Heavily relied on GPT-4 for video analysis etc which would have made the whole process very expensive. While human evaluations and annotations guaranteed more reliable outcome, the benchmark creation pipeline cannot be scalable nor cost effective.
A1: We acknowledge that the GPT-involved benchmark curation process can become costly. However, using an LLM-involved pipeline may currently be the most effective method for scaling. To ensure the accuracy of human preference, we still have to rely on human annotators for preference labeling - a task that currently cannot be replaced by a LLM (as shown by the judging performance of GPT-4o or even SOTA large reasoning models such as OpenAI's O1 in Table 1 and 11, respectively).
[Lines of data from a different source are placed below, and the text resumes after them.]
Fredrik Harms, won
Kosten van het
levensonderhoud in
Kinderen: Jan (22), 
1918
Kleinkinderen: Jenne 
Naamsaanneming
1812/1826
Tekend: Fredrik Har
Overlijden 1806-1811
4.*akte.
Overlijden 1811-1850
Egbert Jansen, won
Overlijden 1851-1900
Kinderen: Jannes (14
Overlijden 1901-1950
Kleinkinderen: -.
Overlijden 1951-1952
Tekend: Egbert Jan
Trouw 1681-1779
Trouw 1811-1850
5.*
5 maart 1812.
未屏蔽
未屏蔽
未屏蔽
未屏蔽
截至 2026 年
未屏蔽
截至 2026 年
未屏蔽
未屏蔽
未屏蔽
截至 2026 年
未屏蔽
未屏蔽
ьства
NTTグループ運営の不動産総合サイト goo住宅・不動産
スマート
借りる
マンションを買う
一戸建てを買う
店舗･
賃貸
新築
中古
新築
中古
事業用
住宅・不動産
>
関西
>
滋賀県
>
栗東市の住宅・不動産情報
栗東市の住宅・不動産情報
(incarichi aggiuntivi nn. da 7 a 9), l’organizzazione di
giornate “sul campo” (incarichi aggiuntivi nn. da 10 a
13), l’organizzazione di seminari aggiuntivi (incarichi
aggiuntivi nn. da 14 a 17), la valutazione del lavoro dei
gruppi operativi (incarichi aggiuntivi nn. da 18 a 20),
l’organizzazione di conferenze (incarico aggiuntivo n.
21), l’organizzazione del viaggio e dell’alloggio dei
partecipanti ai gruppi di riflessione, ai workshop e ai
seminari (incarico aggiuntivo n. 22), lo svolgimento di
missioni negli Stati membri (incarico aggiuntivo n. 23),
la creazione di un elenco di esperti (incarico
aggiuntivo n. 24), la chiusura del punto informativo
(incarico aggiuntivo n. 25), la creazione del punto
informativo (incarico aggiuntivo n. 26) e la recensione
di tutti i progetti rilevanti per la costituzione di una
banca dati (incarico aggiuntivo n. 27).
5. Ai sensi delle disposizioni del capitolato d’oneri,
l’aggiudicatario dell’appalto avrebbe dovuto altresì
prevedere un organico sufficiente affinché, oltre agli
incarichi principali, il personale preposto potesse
There is no information regarding the cost for creating the benchmark or average resource consumption for one video that ended up in the benchmark. I'm willing to change the score based on the rebuttal response. Mainly I have one question. I would appreciate it if you could provide more information regarding the cost per a video that ended up in the final benchmark.
A2: Thank you for your constructive suggestion. We will include the below table into our next updated version. Here we stat the breakdown costs for setting up our benchmark (cost per sample) as follows:
| Component | Description | Estimated Cost (USD) |
|---|---|---|
| Human annotation (5 annotators × 2 min) | 2 minutes total; $1/hr | 0.16 |
| Automated quality check (LLM+heuristic) | Lightweight review using Gemini Flash-Lite | 0.03 |
| Spot sampling for manual audit | Periodic sampling for quality assurance | 0.01 |
| Total | Total cost per video sample | 0.2 |
We can see that the cost is relatively low and acceptable for such fine-grained annotation.
Dear Reviewer uVYB,
Thank you for your participation in the review process. Please engage in the discussion phase by following these guidelines:
- Read the author rebuttal;
- Engage in discussions;
- Fill out the "Final Justification" text box and update the "Rating" accordingly.
The deadline is Aug 8, 11.59pm AoE.
Thanks,
AC
The paper introduces MJ-Video-Bench, a benchmark dataset for video preference alignment, and MJ-Video, a video reward model. After the rebuttal, all reviewers voted for acceptance. The AC agrees with the reviewers that this paper makes a strong contribution, especially in the domain of video generation, as good open-source datasets and reward models for post-training optimization of video generation models are lacking.